Recorded information:
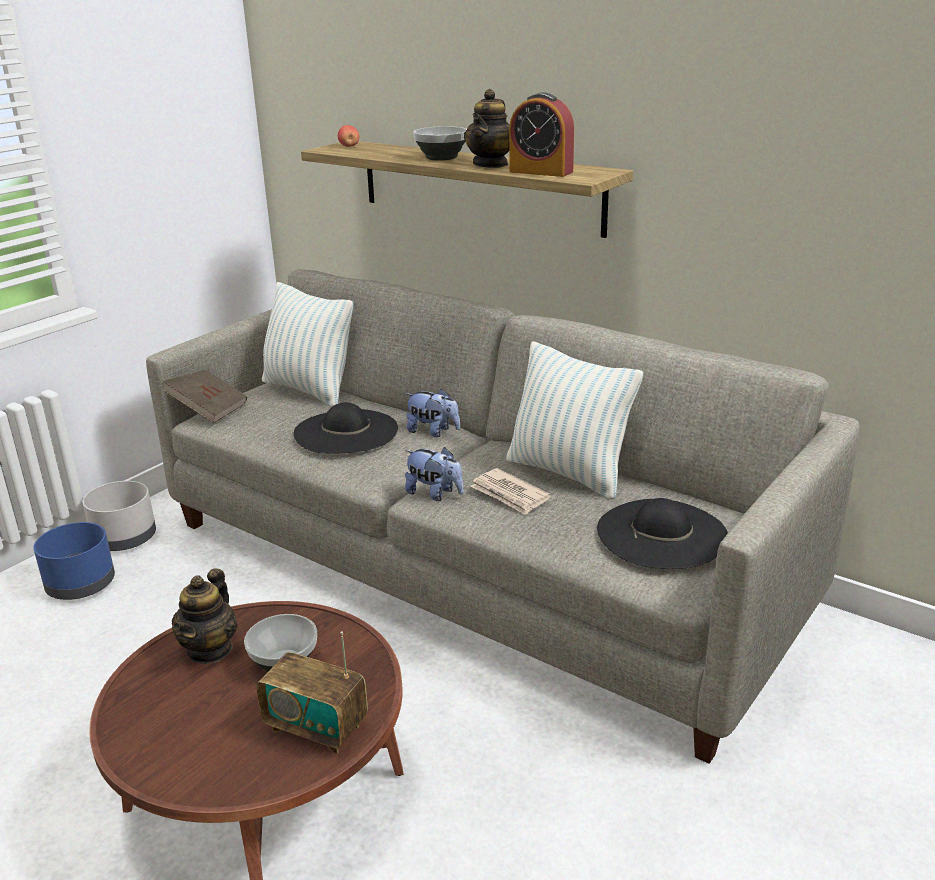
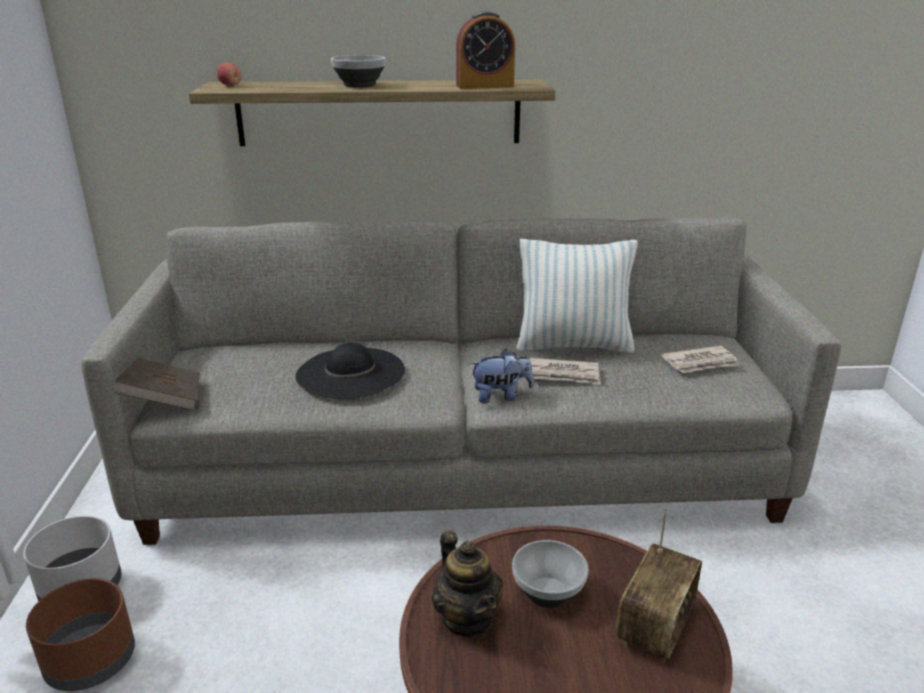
camera: 40 degrees left, 0 degrees up
(80, 586) = (91, 662): blue planter -> brown planter
(309, 390) = (245, 350): pillow -> none
(316, 727) = (654, 627): radio -> radio turned 45 degrees counterclockwise
(433, 431) = (420, 349): plush toy -> none
(491, 164) = (423, 85): teapot -> none
(661, 533) = (700, 363): black hat -> newspaper

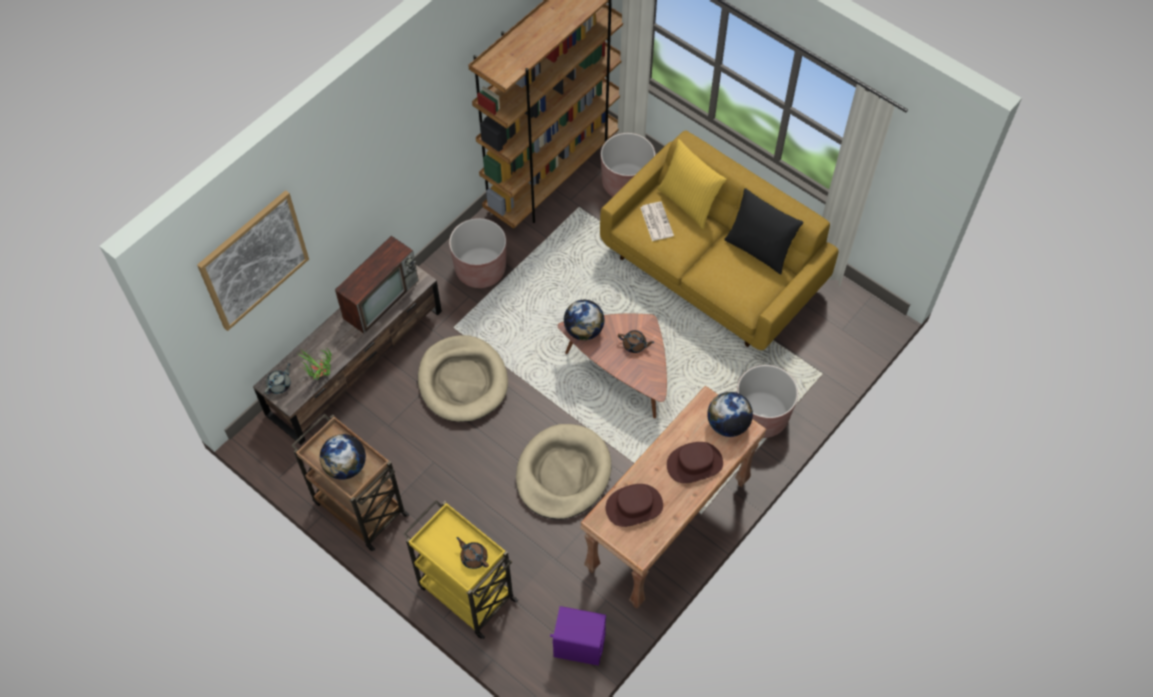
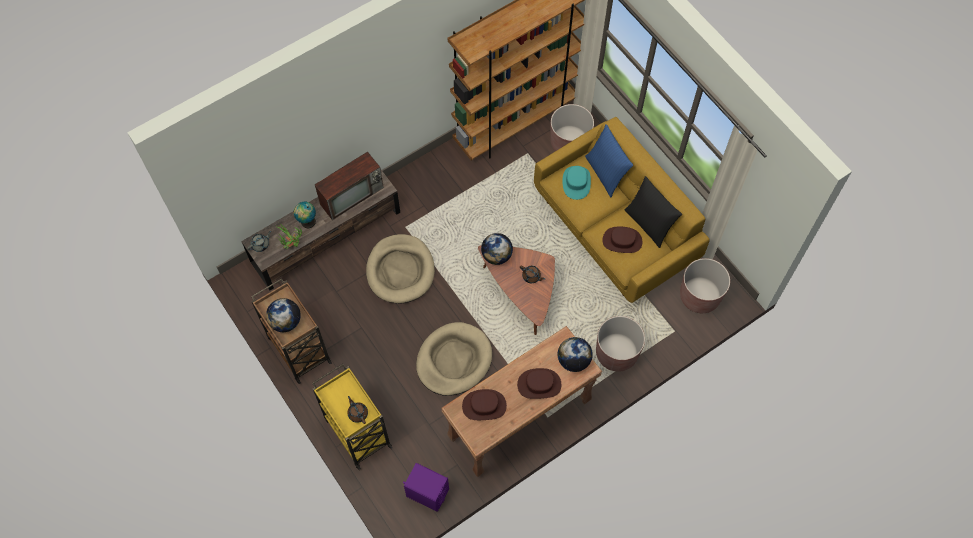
camera: 15 degrees right, 5 degrees up
(254, 260) = (250, 156): picture -> none
(332, 343) = (307, 222): none -> globe
(480, 269) = (438, 186): brown planter -> brown planter (699, 296)
(656, 221) = (576, 182): newspaper -> turquoise hat
(688, 203) = (606, 173): yellow pillow -> blue pillow
(733, 276) = (622, 241): none -> brown hat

Task directions:
What lines in the data above contain the word "degrees"? Copy them all.

Solution to the problem:
camera: 40 degrees left, 0 degrees up
(316, 727) = (654, 627): radio -> radio turned 45 degrees counterclockwise
camera: 15 degrees right, 5 degrees up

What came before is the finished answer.